##### 所给文本

岭南道位于唐疆域最南端,是唐王朝贡银的主要来源之一,但其除了金银常贡外,还需定期缴纳赋税。宪宗元和十二年,岭南一带赋税逋欠数额记载不一。时孔戟新任岭南节度使,蠲放岭南一带逋赋。据《唐正议大夫尚书左丞孔公墓志铭》记载“境内诸州负钱至二百万,悉放不收。”但《新唐书》及《古今纪要》等书皆载“免属州逋十八万缗,米八万斛,黄金税岁八百两。”此外,《全唐文》载“免属州负逋之缗钱廿有四万,米三万二千斛,赋金之州,耗金一岁八百,困不能偿,皆以丐之。”由此可见,赋金之州所需纳的黄金数量并无区别,只是逋赋缗钱及米的斛斗数出现偏差。《东雅堂昌黎集注》对以上两种记载有所辨析:“廿有四万或作十有八万,廿方误作二十,三或作八。”“新唐书孔戣传戣免属州逋负十八万缗,米八万斛,而碑云免属州负逋之缗钱有廿四万,米三万二千斛,与传不合,要当以碑为正。”由此可知,负钱十八万缗、米八万斛应为误记。至于孔戟墓志铭中所提及诸州负钱二百万,此与碑刻记载相去甚远,但除却《五百家注昌黎文集》有所提及外,历代史书记载二者时均无辨别。笔者认为南海神庙碑记载应更可信。正如上文所言,德宗贞元年间的年平均逋欠数为一百至二百万缗,至宪宗时期,经济有所好转,甚至在元和六年出现“天下大稔,米斗有直二钱者”的现象,比贞观年间的米价还低一二钱,即便时隔六年,也不可能仅岭南一地的逋欠数量就赶超贞元一年的全国逋欠数额。故墓志铭应是将廿误作二百。

##########
##### 数据部分

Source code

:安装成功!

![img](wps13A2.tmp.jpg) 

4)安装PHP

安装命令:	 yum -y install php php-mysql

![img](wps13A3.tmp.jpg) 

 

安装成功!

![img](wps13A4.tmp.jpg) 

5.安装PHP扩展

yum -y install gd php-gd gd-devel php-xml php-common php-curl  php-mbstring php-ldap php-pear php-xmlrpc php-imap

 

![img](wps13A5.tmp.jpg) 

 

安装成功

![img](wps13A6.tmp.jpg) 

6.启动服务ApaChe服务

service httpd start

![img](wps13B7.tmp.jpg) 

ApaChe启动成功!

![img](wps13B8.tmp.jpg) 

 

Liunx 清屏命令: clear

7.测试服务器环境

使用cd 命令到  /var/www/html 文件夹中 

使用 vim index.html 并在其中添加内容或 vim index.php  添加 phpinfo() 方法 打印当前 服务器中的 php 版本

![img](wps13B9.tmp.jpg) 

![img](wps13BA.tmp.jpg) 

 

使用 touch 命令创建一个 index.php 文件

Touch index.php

##########
##### 数据部分

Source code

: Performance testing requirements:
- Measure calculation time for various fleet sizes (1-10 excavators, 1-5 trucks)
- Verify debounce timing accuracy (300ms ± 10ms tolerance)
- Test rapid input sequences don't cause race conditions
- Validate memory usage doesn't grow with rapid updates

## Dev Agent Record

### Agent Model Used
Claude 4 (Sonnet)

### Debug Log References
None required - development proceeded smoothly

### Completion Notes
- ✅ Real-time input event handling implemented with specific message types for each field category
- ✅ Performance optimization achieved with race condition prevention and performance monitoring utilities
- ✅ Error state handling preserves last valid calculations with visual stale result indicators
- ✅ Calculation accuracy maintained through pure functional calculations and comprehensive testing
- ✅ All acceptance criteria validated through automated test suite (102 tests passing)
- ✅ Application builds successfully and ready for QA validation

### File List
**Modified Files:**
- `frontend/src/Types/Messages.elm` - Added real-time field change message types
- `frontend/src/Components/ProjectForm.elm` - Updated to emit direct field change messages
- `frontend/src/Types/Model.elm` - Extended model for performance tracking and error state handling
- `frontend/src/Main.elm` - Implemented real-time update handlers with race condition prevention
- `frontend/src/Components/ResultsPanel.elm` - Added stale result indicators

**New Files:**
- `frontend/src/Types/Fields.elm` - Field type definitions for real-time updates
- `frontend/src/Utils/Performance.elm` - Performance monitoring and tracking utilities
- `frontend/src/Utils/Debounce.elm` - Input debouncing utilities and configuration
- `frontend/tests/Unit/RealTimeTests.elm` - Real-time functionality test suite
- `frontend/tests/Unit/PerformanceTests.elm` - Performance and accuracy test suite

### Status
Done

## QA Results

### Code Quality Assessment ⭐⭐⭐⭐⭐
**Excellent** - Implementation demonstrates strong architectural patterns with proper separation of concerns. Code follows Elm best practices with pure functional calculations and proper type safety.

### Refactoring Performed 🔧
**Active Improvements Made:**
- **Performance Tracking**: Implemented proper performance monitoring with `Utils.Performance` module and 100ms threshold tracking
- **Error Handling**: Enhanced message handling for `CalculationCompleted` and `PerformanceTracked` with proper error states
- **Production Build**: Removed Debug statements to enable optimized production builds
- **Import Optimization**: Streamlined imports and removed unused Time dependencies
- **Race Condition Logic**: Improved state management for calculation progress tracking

##########

接着这段考证唐代岭南逋赋的文字，从最后一句之后续写下去。 上述条目取自另一来源。

■ 练习答案 ■
唐代江州属江南西道管辖,位于唐疆域东南侧,岭南道以北,《旧唐书·地理志》记载“旧领县三,户六千三百六十”、“天宝,户二万九千二十五。”穆宗年间,张平叔奏征江州贞元二年逋欠,李渤上言:
令臣设计征填当州贞元二年逃户所欠钱四千四百一十贯。臣当州管田二千一百九十七顷,今已旱死一千九百顷有余,若更勒徇度支使所为,必惧史官书陛下于大旱中征三十六年前逋悬。
该奏言蕴含信息丰富,仅就赋税欠额来看,可知贞元二年逃户欠钱为四千四百一十贯,与《新唐书》记载不一。《新唐书》载“渤上言,度支所收,貞元二年流户赋钱四百四十万。”据上文可知,全国贞元年间的年平均逋欠数约为二百万贯,现仅江州一地一年逋欠量就为全国的两倍,显然不正确,疑为《新唐书》记载有误。江州位于唐代江南西道,约为现在江西的大部,是唐经济重心——江淮八道之一,也是唐代产粮中心和粮食贸易中心。江州于元和六年升为上州,现根据李渤所言,张平叔征贞元二年即三十六年前逋欠,可知此时应是穆宗长庆元年。江州升为上州仅九年,其辖内管田就已旱损大半,且三十六年前逋欠一直无力偿还,可见唐后期的经济与逋欠的平衡性已被打破。
自安史之乱后,经济重心逐渐南移,鄂州作为鄂岳道经济最为突出的属州,相比其他州而言,没有较大的动乱。据李吉甫所计元和年间“每岁赋税倚办止浙江东西、宣歙、淮南、江西、鄂岳、福建、湖南八道。”鄂岳道为唐后期财政收入的主要来源之一,可知其赋税的重要性。但据记载,宪宗于元和六年,免鄂岳道逃户钱十三万五千贯。自元和二年蠲放天下欠税之后,仅四年时间,平均一年约为三万余贯,比京兆府元和年间所欠两税青苗钱多一万余贯。人口增加、经济条件逐渐提高的鄂岳道为何会在短期内产生较大的逃户欠税,大致应有两个原因:一方面因之前的蠲免诏令没能有效执行,这一部分欠额之中包含之前应蠲未蠲的部分;另一方面由于唐财政仰给八道,受唐后期赈灾、兵费等支出影响,赋税负担沉重,民户无力缴纳,造成逃亡。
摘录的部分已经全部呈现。